Don’t get me wrong; my neighbor is a wonderful woman, but the busy schedule of the comings and goings of various animals has gotten out of hand. Something has to be done:

7 a.m.: Breakfast, Coyote, table set for one
7:30-8 a.m.: breakfast, seven skunks
noon-3: brunch, six rowdy crows
5 p.m.: supper again for the coyote, although in this part of the country I think you call it dinner.
5:30 p.m.-until dark: skunks in shifts, the occasional possum and raccoon

Note to self: The point of my argument (to make her stop setting out food) must be in the interest of the wildlife she’s feeding.

Who will get to the bowl first?

I’ll start out by saying, “Thea, you’re not helping the animals; you’re making them dependent on the food you give them. What will happen when you’re not here?”

Why would I not be here? she’ll ask.

Pause.

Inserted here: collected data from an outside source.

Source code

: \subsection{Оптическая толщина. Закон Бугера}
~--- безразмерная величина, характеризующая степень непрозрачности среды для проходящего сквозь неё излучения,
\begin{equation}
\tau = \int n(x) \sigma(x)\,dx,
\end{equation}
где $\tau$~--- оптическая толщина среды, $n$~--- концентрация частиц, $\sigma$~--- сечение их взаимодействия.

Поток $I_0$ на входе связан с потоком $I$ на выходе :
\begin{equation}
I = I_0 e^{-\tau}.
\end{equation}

Am I to say, at your age you’re headed for the big ballpark in the sky; anything could happen? But I can’t say that; it would be too cruel.

Well, what if you get sick, I’ll say. What will the animals do? The coyote might become aggressive and attack some unsuspecting child or small pet; maybe jump over the fence and bite me for interfering with its supper.

She’ll shake her head like last time and say she doesn’t agree with my assessment.

I’ll say, Okay, you win; let the skunks fill up the afternoon air with stink, let the coyote become a stalker, let the crows caw to their hearts content. I give up, I give up.

But it didn’t go like that. When I called her at noon to talk about the problem, she was all good graces; she said she had wondered herself if she was doing the right thing. As a child during the war, she lived on the edge of a forest, and it was only natural to feed the animals during winter. I gently reminded her, that here in sunny CA, an abundant harvest is always available; there’s enough little voles and moles to fill up Dodger Stadium. So, she agreed to stop. If she couldn’t feed one, she wouldn’t feed any. She promised, no more food.

But I feel a little guilty that she won’t have the animals to feed. She’s lonely up here on this hill since her husband died five years ago; her daughter lives in Pennsylvania and comes out only a few times a year. It must give her pleasure to take care of so many small creatures. I wonder if I’ve done more harm than good.

P.S. Woke up this morning and noticed three bowls in her yard, and a possum lurking about. What the…??